*ページ抜粋*

****************************************

旧型がセルシオの後を引き継いで登場したのが2006年でしたから、実に11年ぶりのフルモデルチェンジということになります。
11年間も市場に出回っていたモデルですから、新型の登場とともに旧型の中古車相場は暴落しそうなものですが、意外にそうでもないようです。
ガソリン車は緩やかながら平均中古車相場が下がっていますが、ハイブリッドにいたっては、むしろ大幅に中古車価格が上昇しています。
2017年8月時点の相場にくらべて、新型が登場した10月の時点でハイブリッドの中古車平均価格が30万円もアップしています。
新車の納車までに時間がかかるために、年式の新しい中古車に人気が集中しているのかも知れません。
2月にフルモデルチェンジをしたマツダCX-5の中古車相場
マツダの人気SUVであるCX-5は、2017年2月にフルモデルチェンジをしています。
モデルチェンジの1ヶ月前である1月の平均中古車価格は221万円でしたが、モデルチェンジが行われた2月は218万円まで若干落ちています。
しかし、翌月の3月には231万円と平均中古車価格が13万円も上がっています。
これは、おそらく3月は中古車の需要期であるということが影響していると思われます。
その証拠に、CX-5の中古車価格はその後に下落に転じて、半年以上過ぎた現在では、180万円台となっています。
3月は新社会人となる人が中古車を買い求めることが多いために、1年で一番中古車が売れる時期となります。
モノの値段というのは需要と供給で決まりますので、需要が高くなる3月に値段が高くなるのは、ある意味では当然のことといえます。
フルモデルチェンジ前後の中古車価格がそれほど下落しない理由
冒頭にも書きましたが、フルモデルチェンジによって新型が登場すると、中古車の相場は下落するのが普通です。
新型に買い替えをする人の下取り車として中古車が市場に多く出回るのと、新型が出たことで旧型となる中古車は売れなくなるからです。

****************************************

*資料抜粋*
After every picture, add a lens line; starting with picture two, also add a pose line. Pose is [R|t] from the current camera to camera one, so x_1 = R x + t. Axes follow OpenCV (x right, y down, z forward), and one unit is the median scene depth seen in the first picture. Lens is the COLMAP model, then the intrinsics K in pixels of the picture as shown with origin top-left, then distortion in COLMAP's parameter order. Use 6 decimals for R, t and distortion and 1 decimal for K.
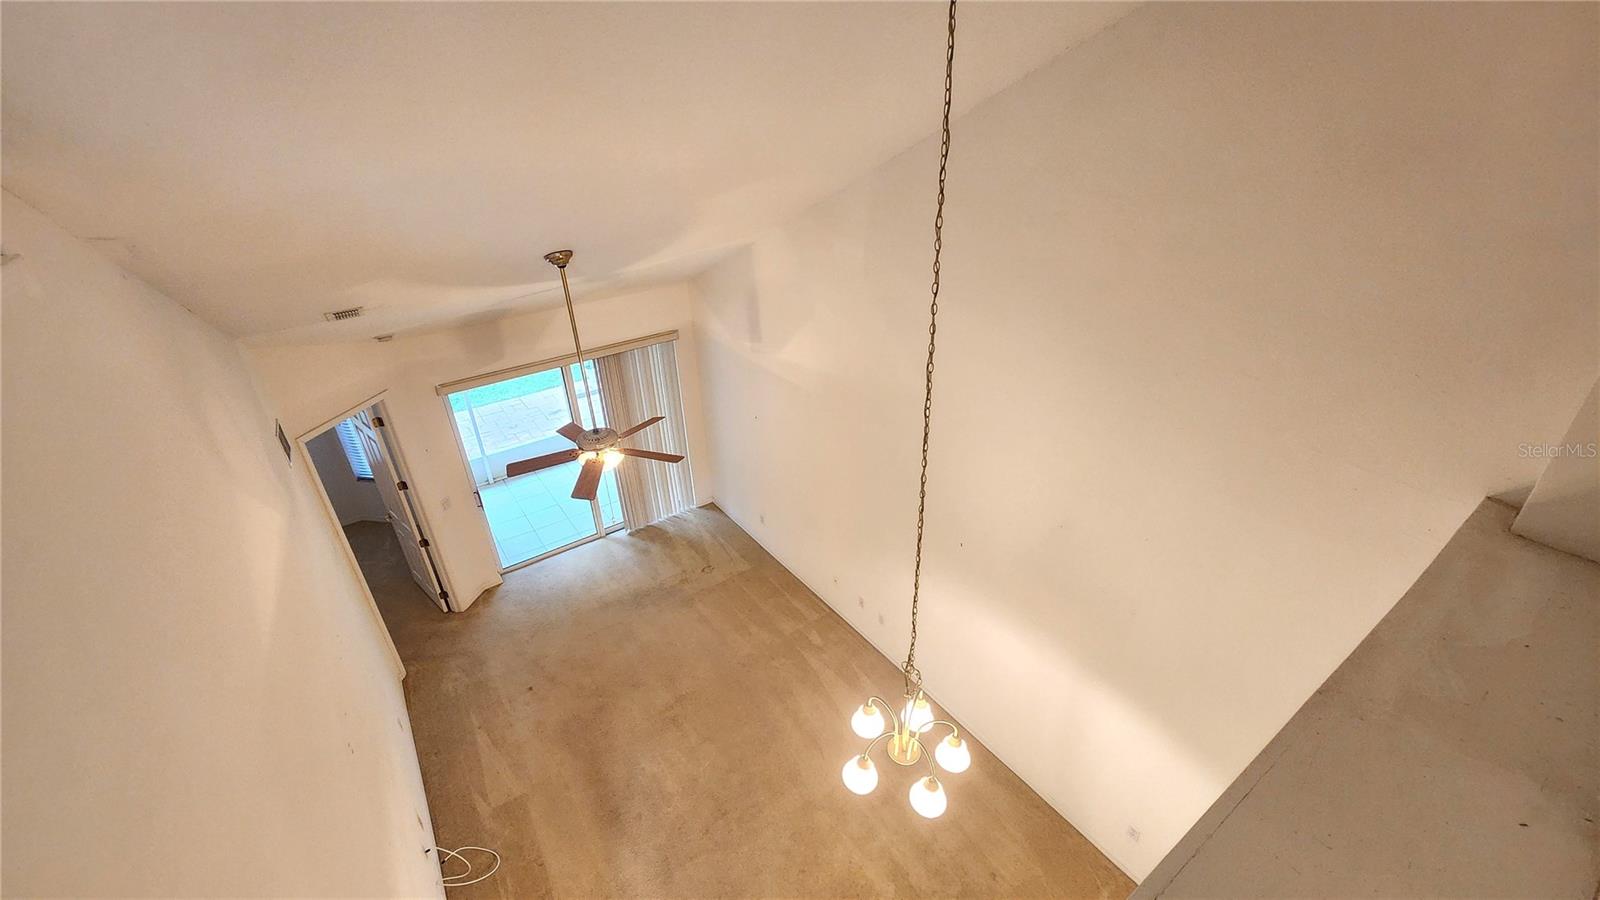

****************************************

*課題内容*
中古車相場についての文章を、最後の文のあとから書き進めてください。 資料はこの作業とは関係ありません。

*解答*
在庫がたくさんあって売れにくいということになれば、相場が下落するのは当然です。
しかし、今回のフルモデルチェンジをした車種のいくつかの事例をみていただいてお分かりのとおり、新型が出た直後に中古車相場があがるケースも少なくありません。
なぜそのようなことが起こるのでしょうか?
実は、その原因の1つとし、未使用車が中古車市場に出回るということがあげられます。
フルモデルチェンジが行われると、メーカーが抱えていた旧型の在庫車が、未使用車として中古車市場に流れてくることになります。
未使用車というのは、基本的には新車と同じなのですが、登録を済ませてしまっていますので、あくまでも扱いは中古車ということになります。
参考記事:未使用車(新古車)を買うメリットはどこにあるのでしょうか?
未使用車は中古車市場で売られてはいますが、実質的には新車ですから、中古車としは高額で売られることになります。
高額な中古車である未使用車が一時的にたくさん売れることによって、中古車の平均価格が押し上げられるということになるわけです。
そのため、未使用車の在庫がある程度さばけてくると、徐々に中古車の平均価格は下がって行くことになります。